The diagnostic probes in Table 2 classify every incorrect answer into retrieval failure, utilization failure, or hallucination. Retrieval failure — where the system fails to surface relevant memories — accounts for 11% to 46% of all questions depending on configuration. Utilization failure, where relevant information is retrieved but the model ignores or misuses it, stays pinned between 4% and 8%. Hallucination barely registers at 0.4% to 1.4%.

The worst case is BM25 with extracted facts: 46.3% retrieval failure rate. The best case is hybrid reranking with raw chunks: 11.4% retrieval failure. That is a fourfold difference driven entirely by retrieval quality, not memory formatting.

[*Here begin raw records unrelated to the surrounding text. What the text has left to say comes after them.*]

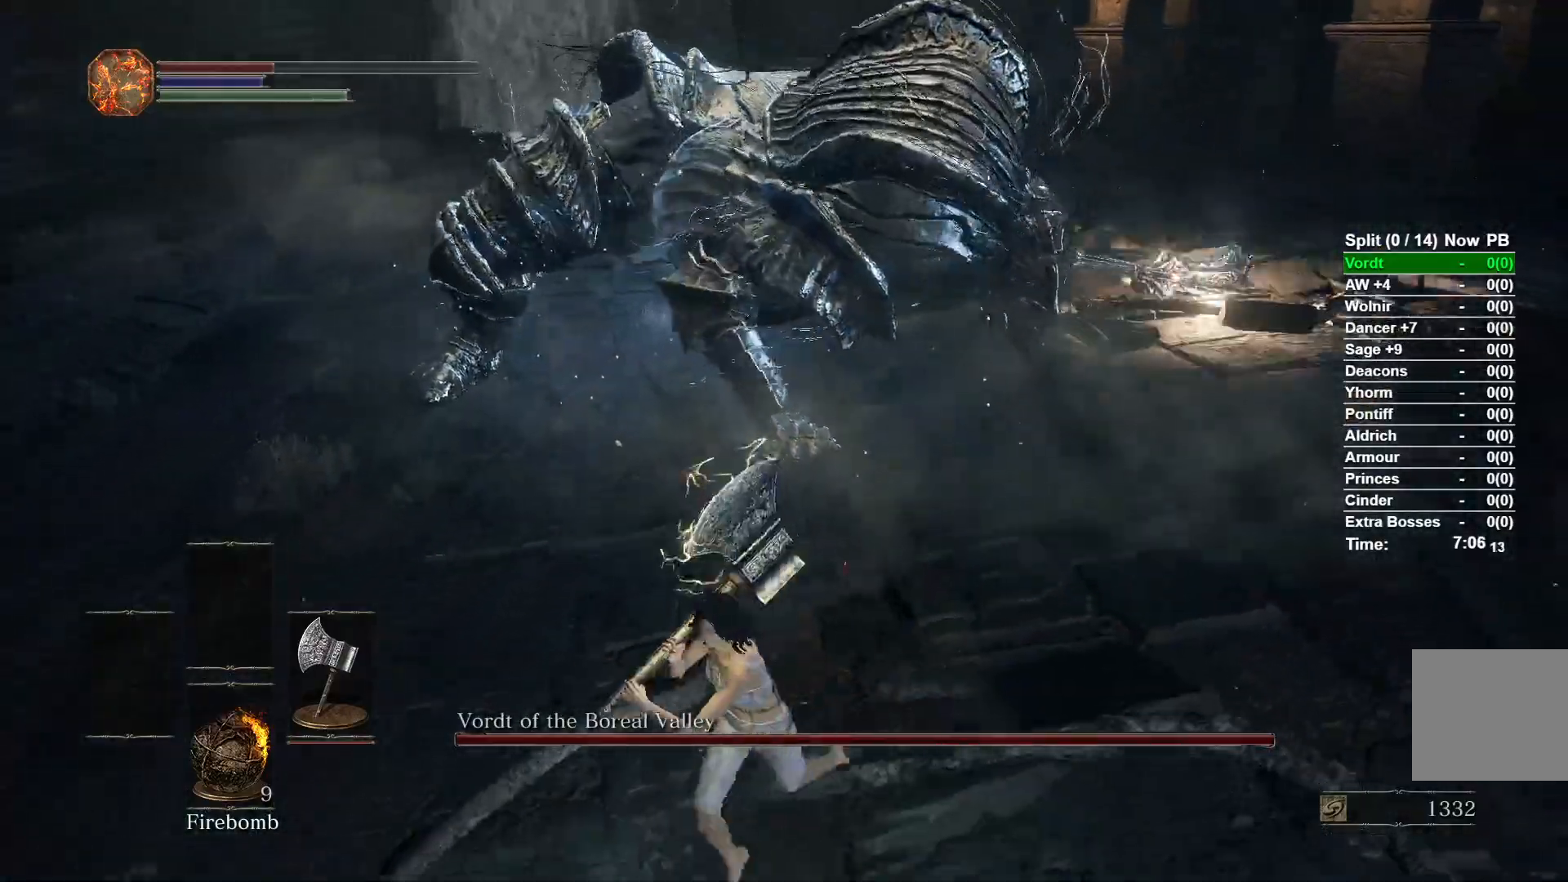
{"dt_ms": 500, "buttons": [], "left_stick": "up-left", "right_stick": "center", "events": [[50, "left_stick", "left"], [200, "left_stick", "up-left"], [267, "B", "down"], [383, "B", "up"]]}
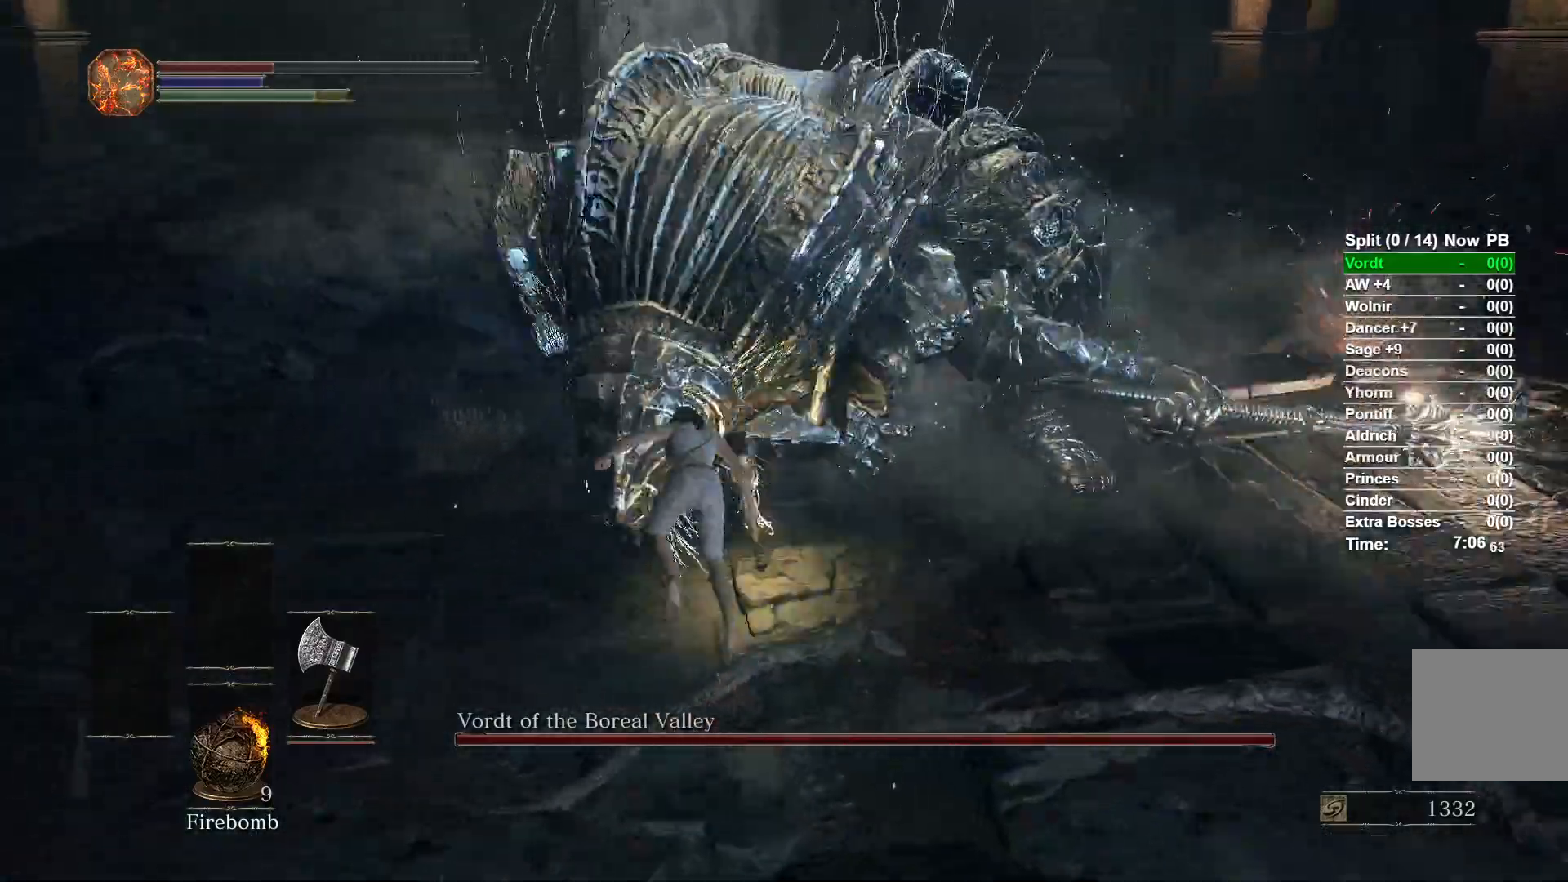
{"dt_ms": 500, "buttons": [], "left_stick": "up-left", "right_stick": "center", "events": [[100, "left_stick", "center"], [100, "right_stick", "up-right"], [283, "right_stick", "center"], [300, "left_stick", "up-left"]]}
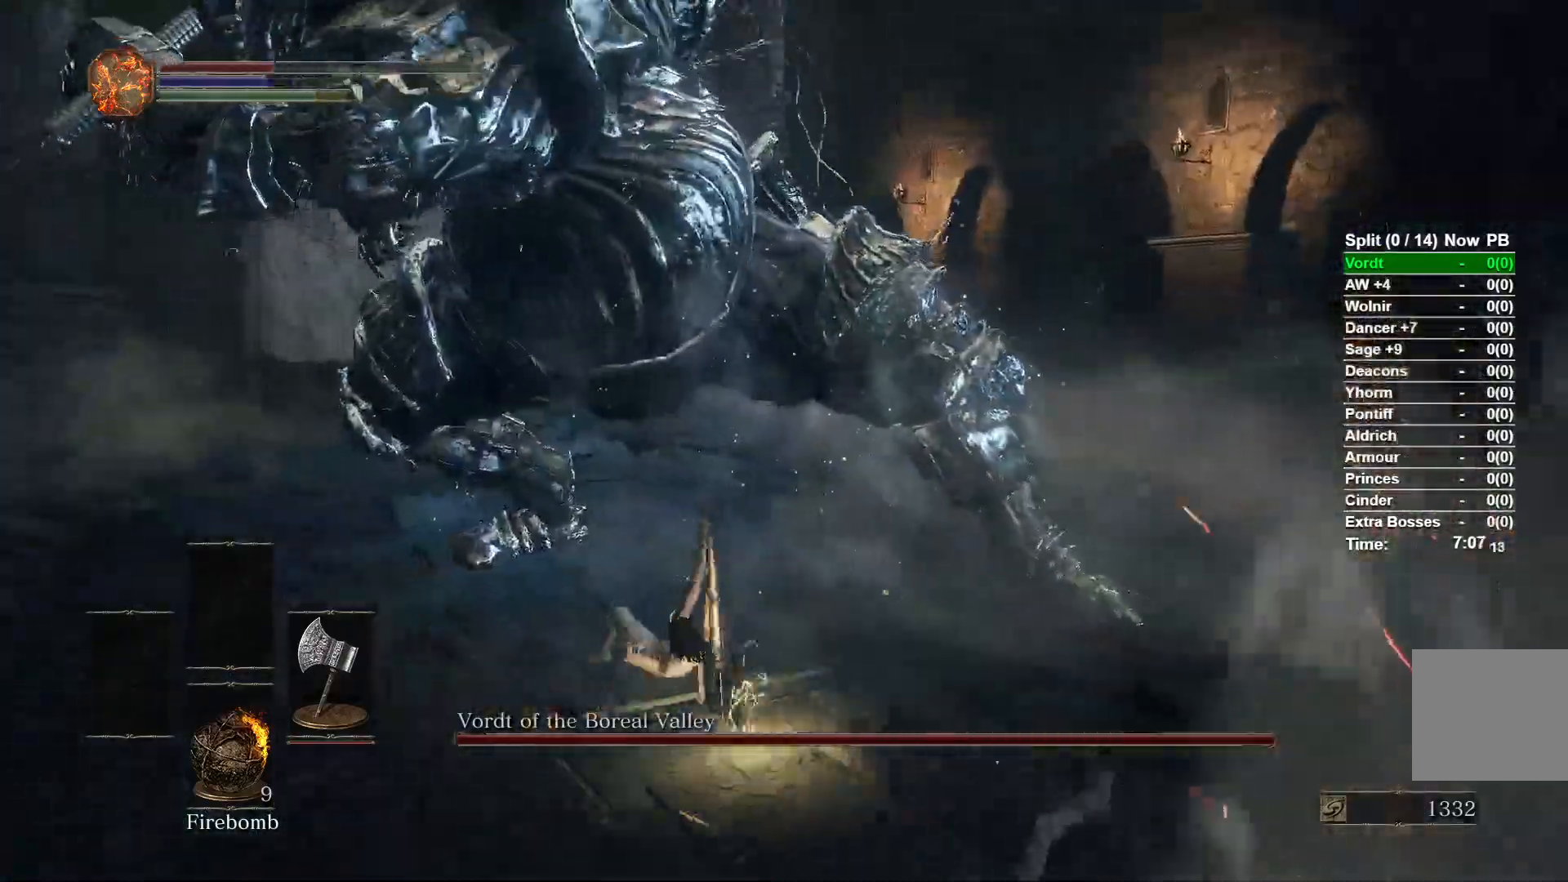
{"dt_ms": 500, "buttons": ["R2"], "left_stick": "up-left", "right_stick": "right", "events": [[100, "right_stick", "right"], [483, "R2", "down"]]}
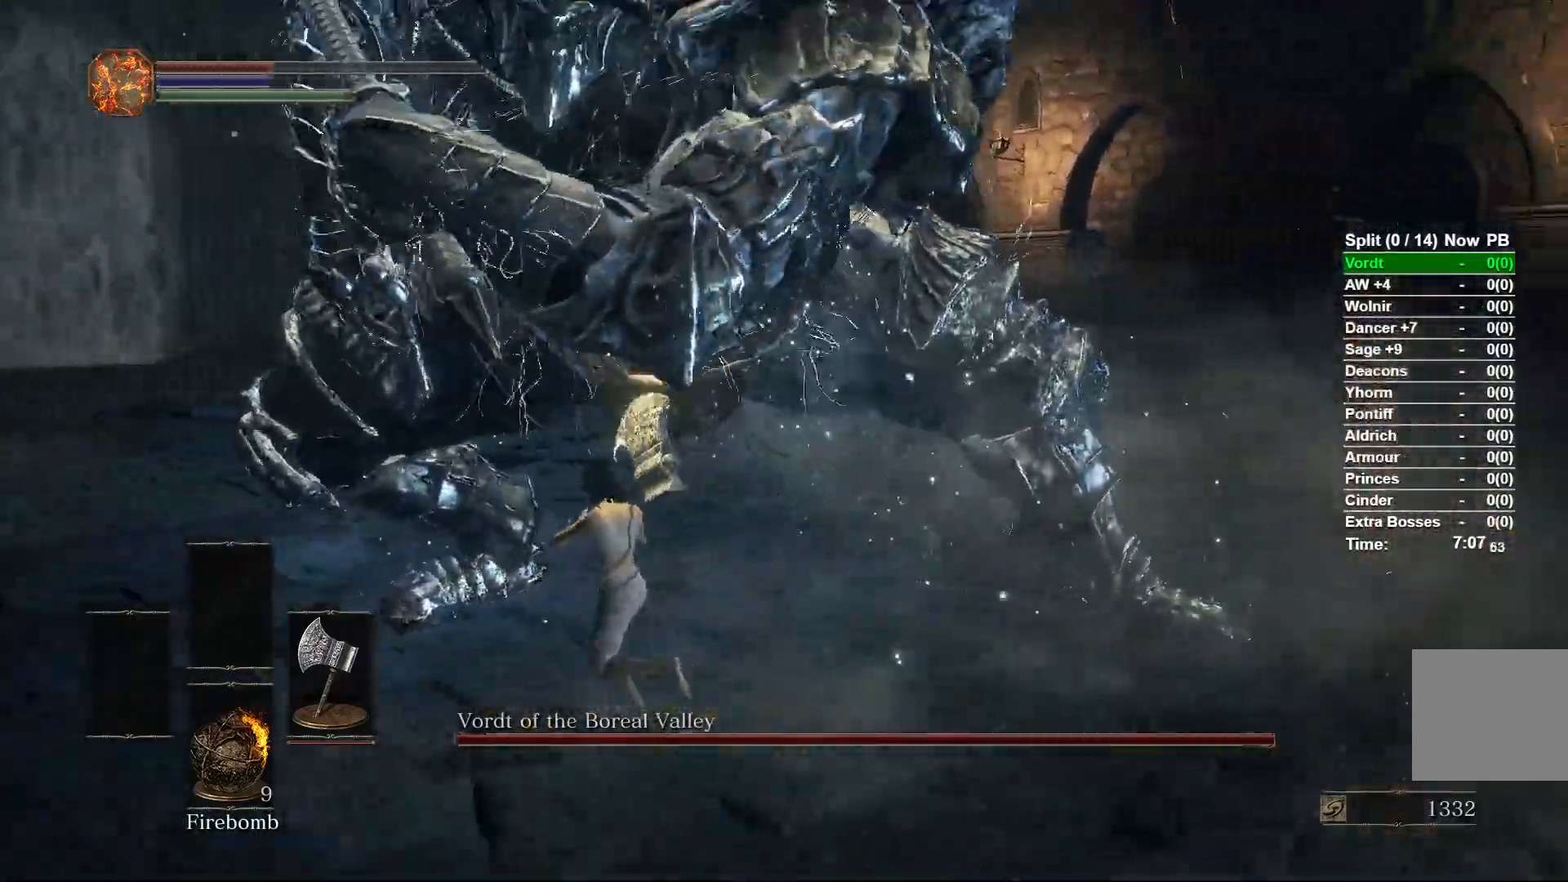
{"dt_ms": 500, "buttons": [], "left_stick": "up", "right_stick": "right", "events": [[167, "R2", "up"], [467, "left_stick", "up"]]}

Retrieval precision at k=5 correlates with downstream accuracy at r = 0.98. When agents get the right memories, they almost always use them correctly. The problem is getting the right memories in front of the model in the first place — a challenge familiar to anyone who has worked through the RAG reliability gap.

What This Means for Agent Builders

Raw chunked storage with zero LLM calls matches or beats expensive fact extraction and summarization pipelines.

Raw chunked storage with zero LLM calls matches or beats expensive fact extraction and summarization pipelines.

The practical implications cut against the current trend in agent memory design. Teams are investing significant compute in memory preprocessing — running LLM calls to extract structured facts, generate summaries, and compress episode histories. This research suggests that compute is better spent on retrieval quality.

Hybrid reranking, which uses a secondary LLM (GPT-5.2 in this study) to rescore retrieved candidates, cut retrieval failures roughly in half compared to BM25 alone. That single change drove beneficial memory utilization up to 79.0% under raw chunking — the highest rate across all nine configurations.

For teams building [agentic RAG](https://swarmsignal.net/agentic-rag/) systems or designing multi-agent memory architectures, the takeaway is pointed: store more, compress less, and spend your optimization budget on retrieval. The memories are probably already there. Your agent just cannot find them.